## WHAT IS REQUIRED
Before copying, set the pictures aside; then repeat every line below verbatim.

Stored data:

************

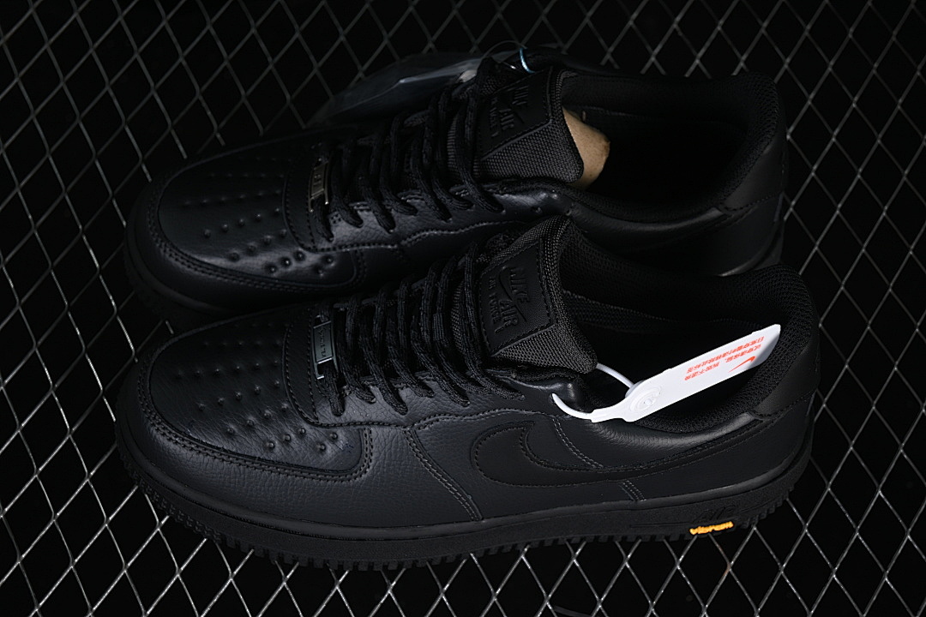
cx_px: 463
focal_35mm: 75
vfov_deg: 18.2
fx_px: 1929
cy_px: 308
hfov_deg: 27.0
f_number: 6.3
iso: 160
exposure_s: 1/50
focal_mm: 50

************

## WORKED SOLUTION
cx_px: 463
focal_35mm: 75
vfov_deg: 18.2
fx_px: 1929
cy_px: 308
hfov_deg: 27.0
f_number: 6.3
iso: 160
exposure_s: 1/50
focal_mm: 50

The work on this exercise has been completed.